Aqui na nossa região, nos diferentes países da América do Sul, multiplicam-se as lutas das populações locais em defesa de seus territórios. O novo dessas lutas é a radicalidade antissistêmica. São trincheiras de resistência civil, em que se gestam alternativas de outros modos de organizar a economia e a sociedade local na relação com o espaço ocupado. O que têm em comum as lutas dos povos indígenas contra Belo Monte, na Amazônia Brasileira, contra a estrada que atravessa a reserva Tipnis, na Bolívia, contra as concessões de áreas para exploração de minérios e petróleo, no Peru e Equador, entre tantas outras, é um não a empresas invasoras e violadoras de territórios humanos historicamente ocupados por eles. Nas lutas, os povos indígenas não representam o passado diante do capital, mas o futuro que ainda é possível. É também um desafio frontal deslegitimador do poder político distante que, em nome de um abstrato “interesse nacional”, ignora direitos de povos indígenas e seu modo de vida nos territórios, seu modo de se relacionar e criar vida dentro dos limites e da capacidade de regeneração dos ecossistemas naturais. Existe algo de dimensão biocivilizatória planetária mais evidente do que o sentido de tais lutas?
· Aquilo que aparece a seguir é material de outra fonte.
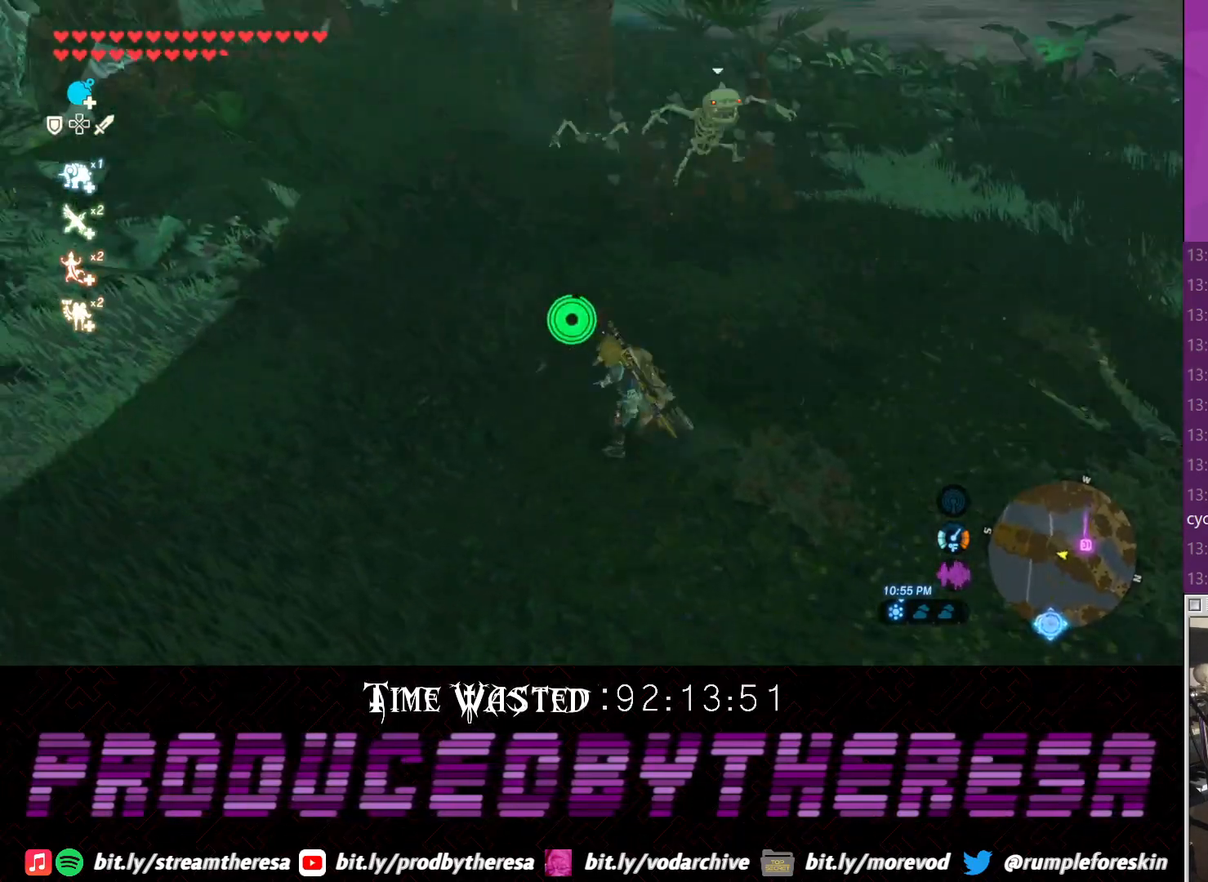
{"dt_ms": 500, "buttons": [], "left_stick": "up-left", "right_stick": "center", "events": [[217, "right_stick", "center"]]}
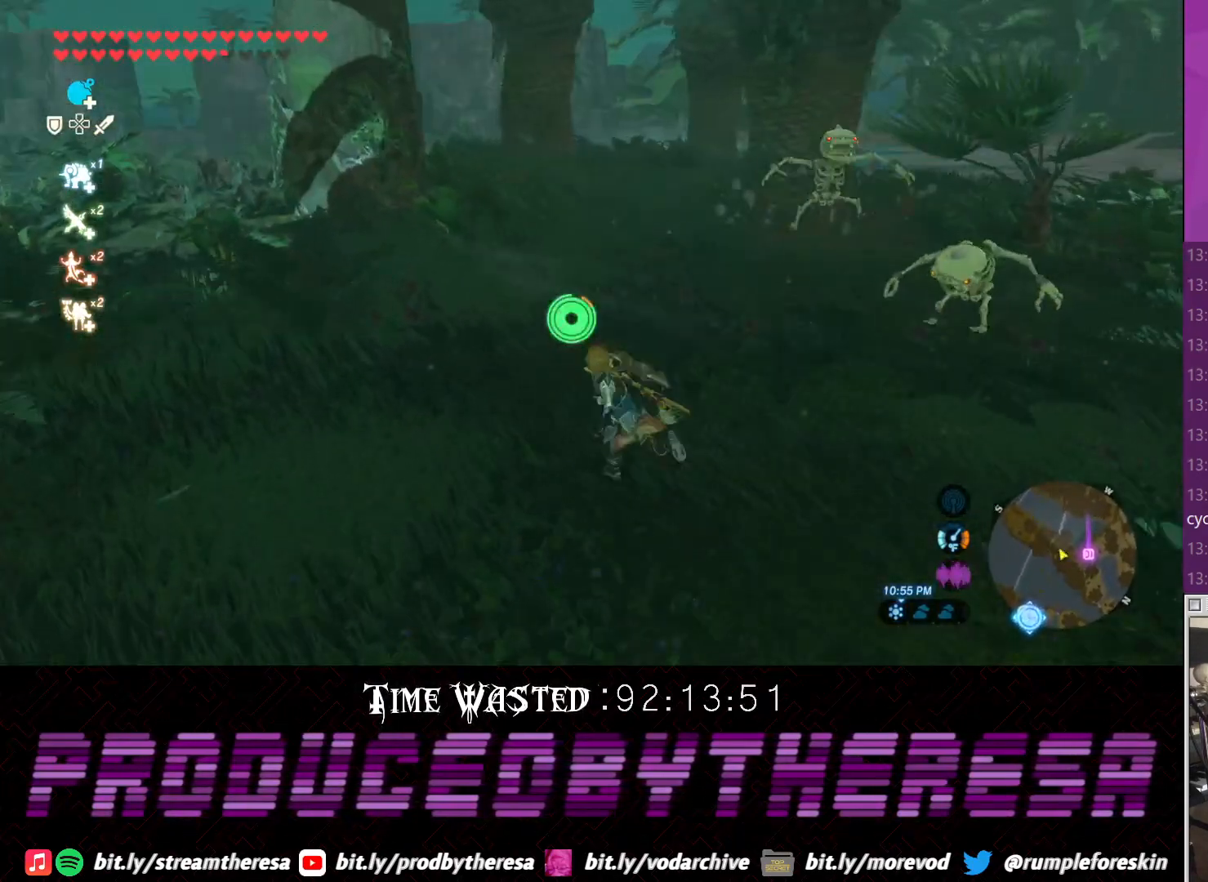
{"dt_ms": 500, "buttons": [], "left_stick": "up-left", "right_stick": "center", "events": []}
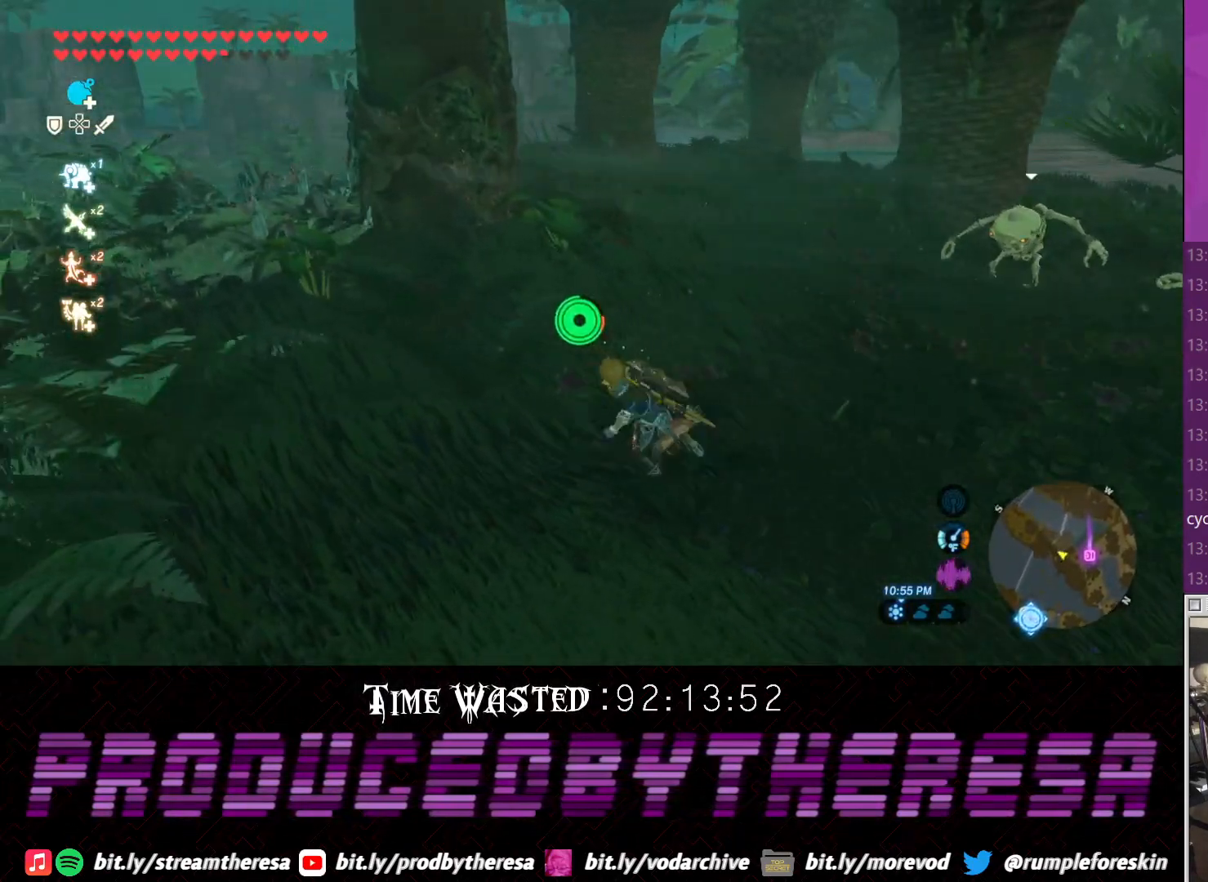
{"dt_ms": 500, "buttons": [], "left_stick": "up-left", "right_stick": "center", "events": []}
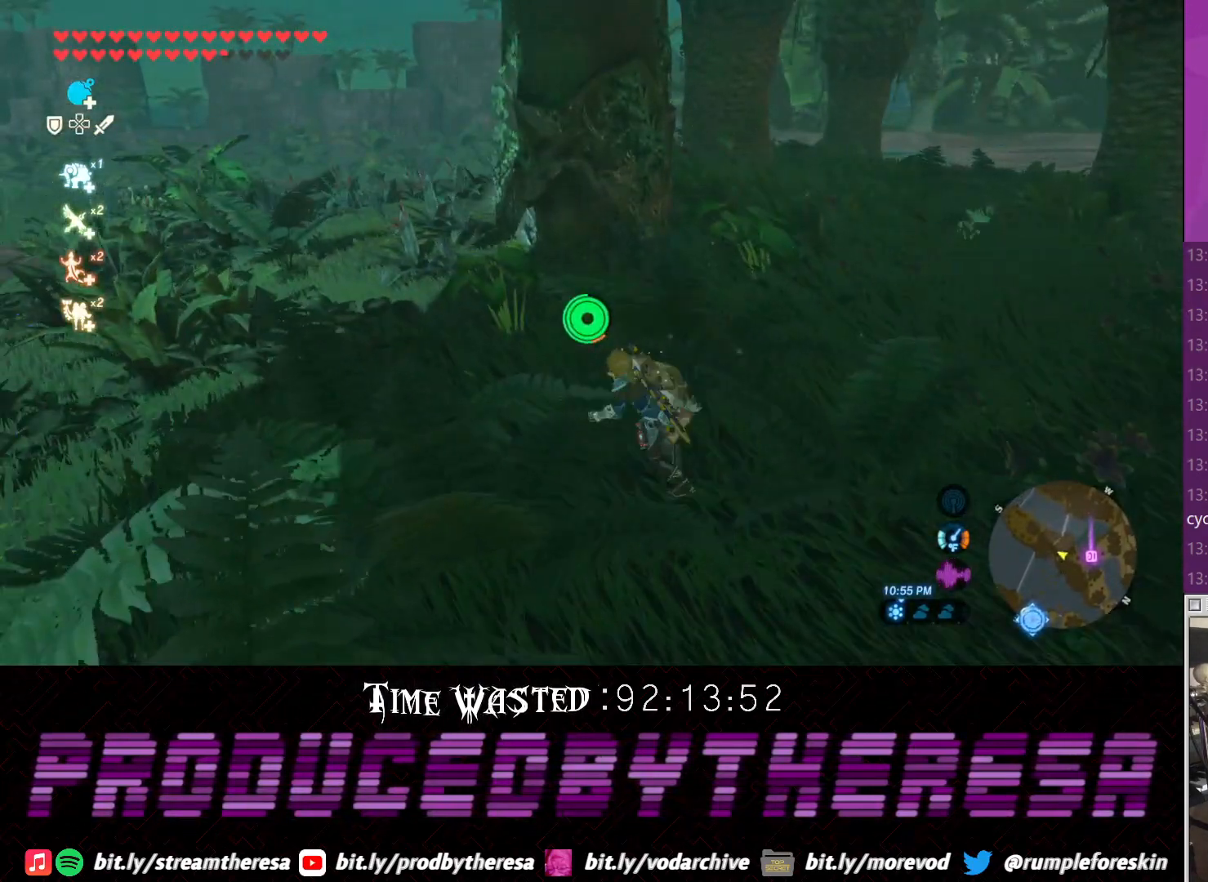
{"dt_ms": 500, "buttons": [], "left_stick": "up-left", "right_stick": "right"}
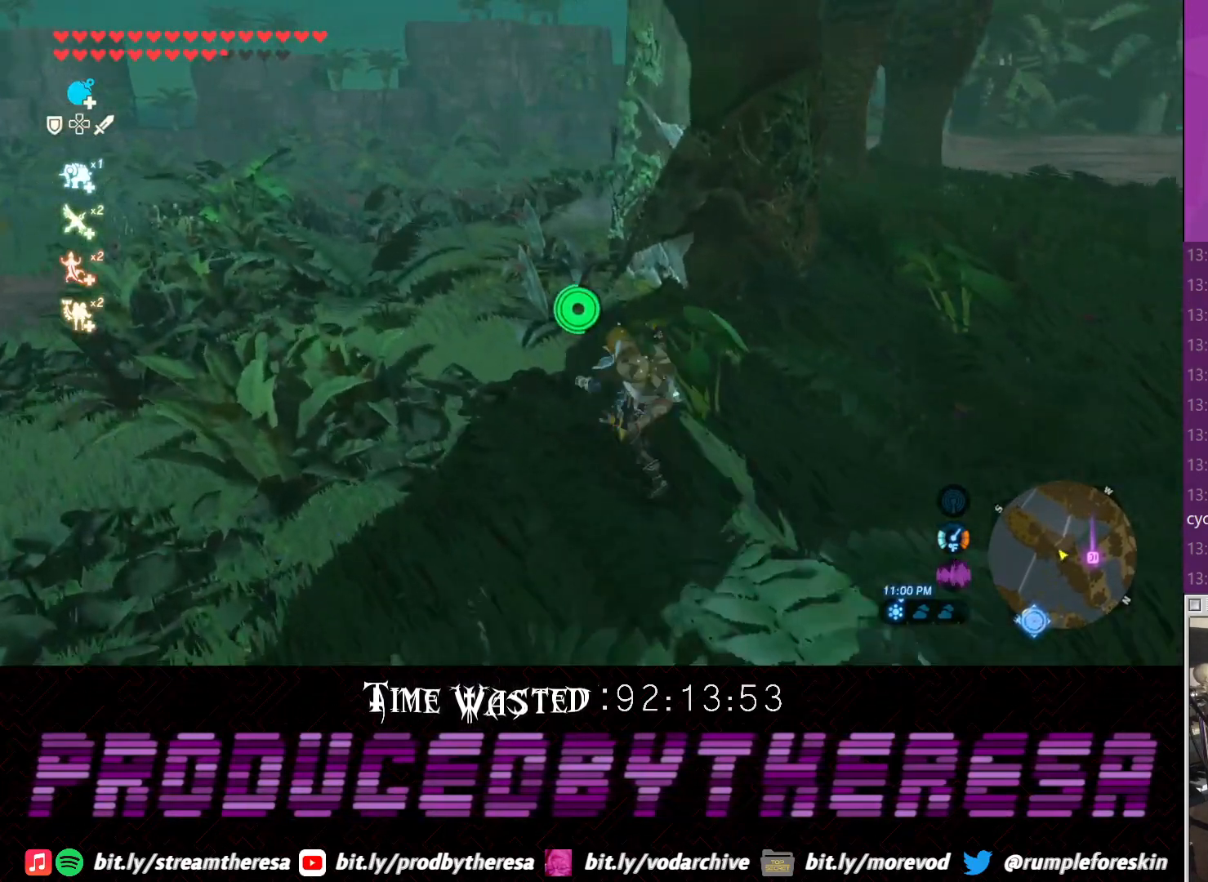
{"dt_ms": 500, "buttons": [], "left_stick": "up-left", "right_stick": "center", "events": [[200, "right_stick", "center"]]}
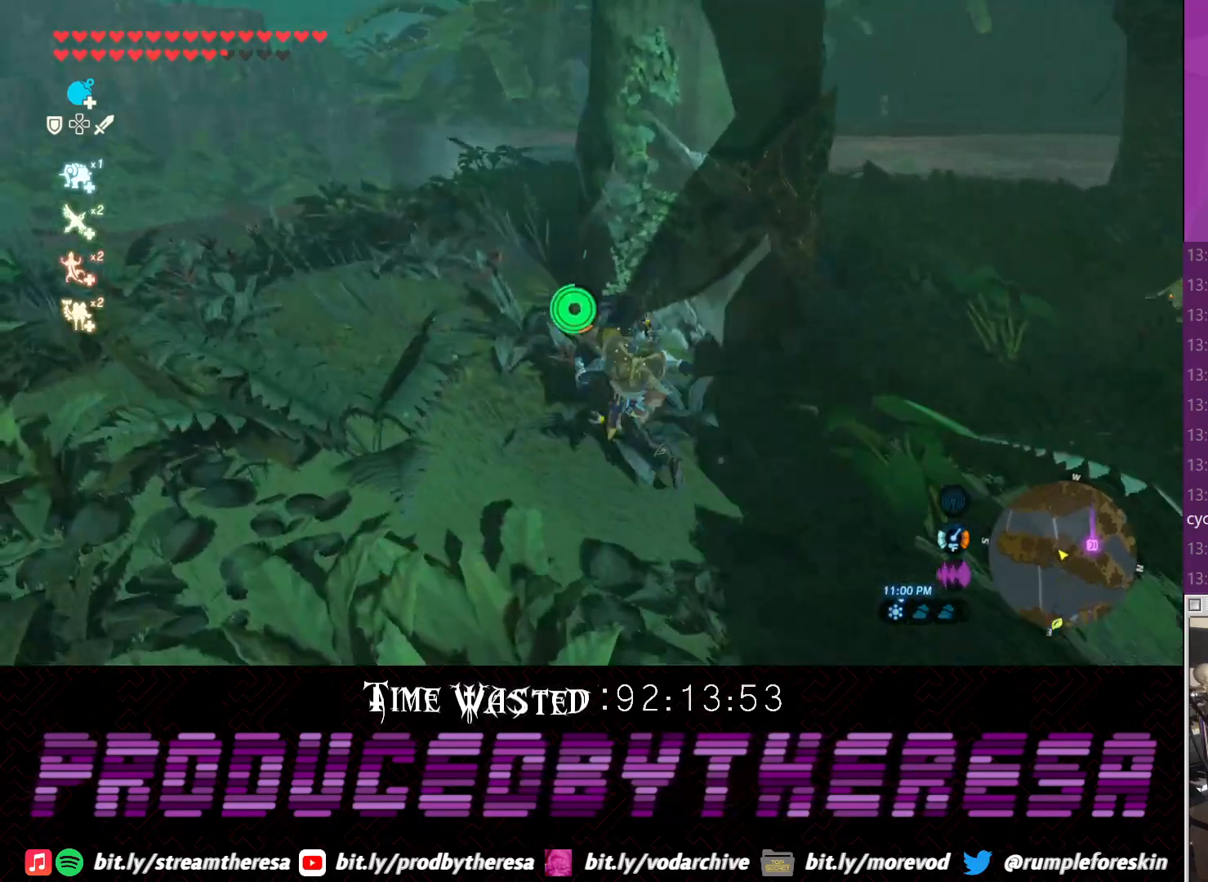
{"dt_ms": 500, "buttons": [], "left_stick": "up", "right_stick": "center", "events": [[17, "left_stick", "up"]]}
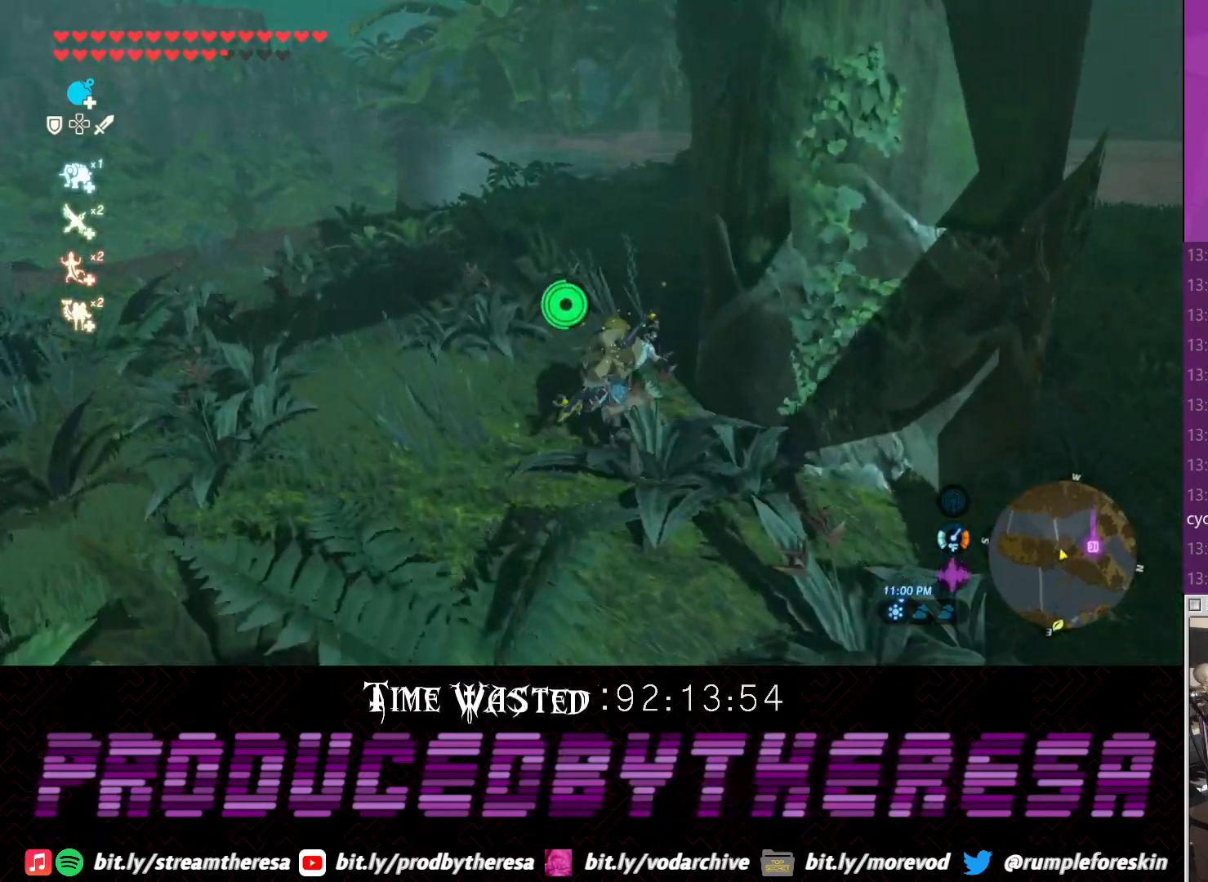
{"dt_ms": 500, "buttons": [], "left_stick": "up", "right_stick": "center", "events": [[17, "right_stick", "right"], [250, "right_stick", "center"]]}
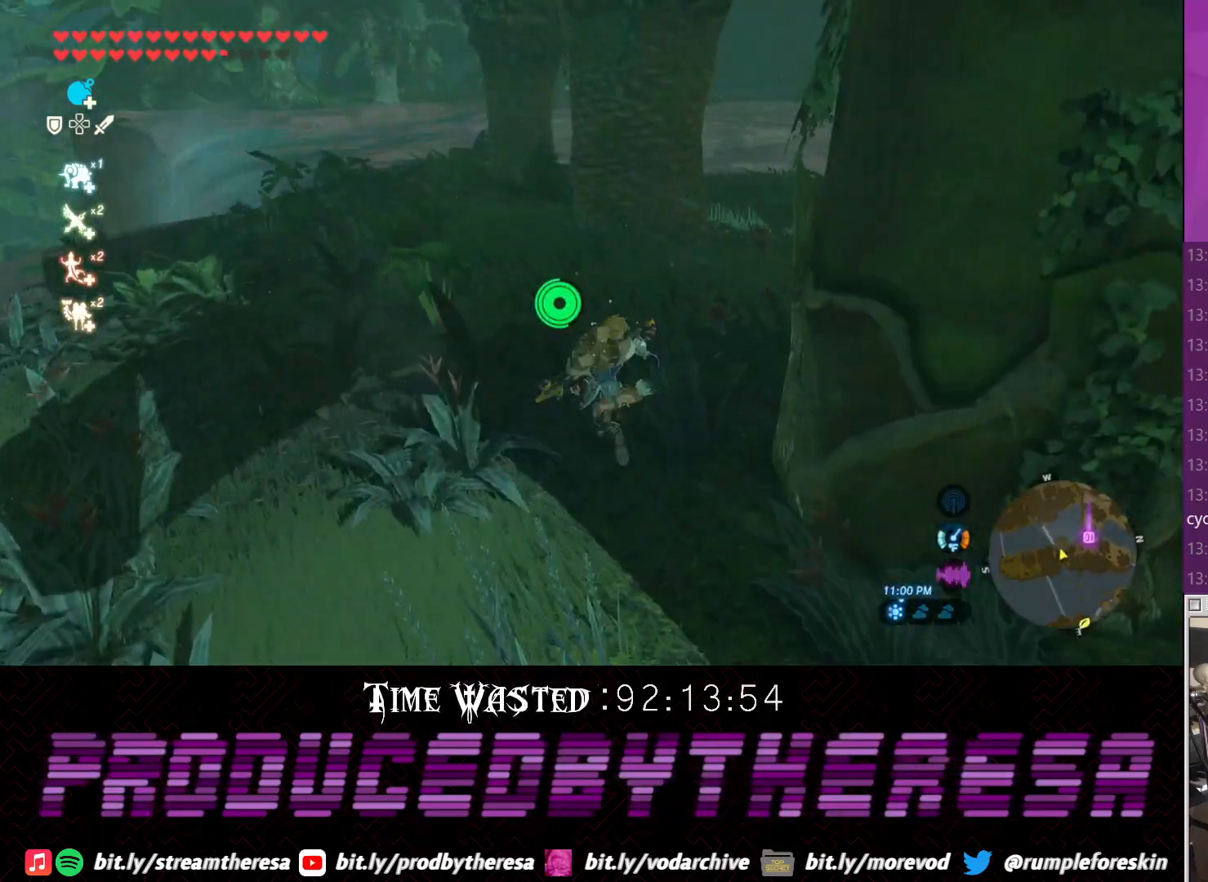
{"dt_ms": 500, "buttons": [], "left_stick": "down-left", "right_stick": "center", "events": [[33, "left_stick", "up-right"], [50, "CIRCLE", "down"], [150, "CIRCLE", "up"], [233, "CIRCLE", "down"], [317, "CIRCLE", "up"], [350, "left_stick", "down-right"], [417, "CIRCLE", "down"], [483, "CIRCLE", "up"], [483, "left_stick", "down-left"]]}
Mas, envolvendo outras sociedades civis, outros sujeitos coletivos, o mesmo sentido radical e portador de alternativas emerge das lutas contra o agronegócio do boi, da cana-de-açúcar, da soja, do algodão e das florestas homogêneas de eucaliptos em diferentes frentes, em diferentes territórios do grande mosaico brasileiro.

O agronegócio não respeita especificidades locais, possibilidades naturais e das populações. Ele impõe um modelo homogêneo de economia agrícola aos diferentes territórios, baseado no desmatamento, numa produção industrializada de escala, altamente mecanizada e com uso intenso de agrotóxicos, voltada para mercados distantes controlados por um pequeno grupo de grandes conglomerados econômico-financeiros globais. Aliás, o agronegócio conta com grande suporte do poder político e é visto como sucesso competitivo e diferencial do Brasil no mercado globalizado. O agronegócio é o oposto de uma agricultura agroecológica, voltada a satisfazer necessidades e culturas alimentares de quem produz e de sua comunidade, segundo potenciais de plantas e animais nativos, que tira partido da diversidade de possibilidades do meio ambiente, sempre priorizando a segurança e a soberania alimentar da população local e seu entorno.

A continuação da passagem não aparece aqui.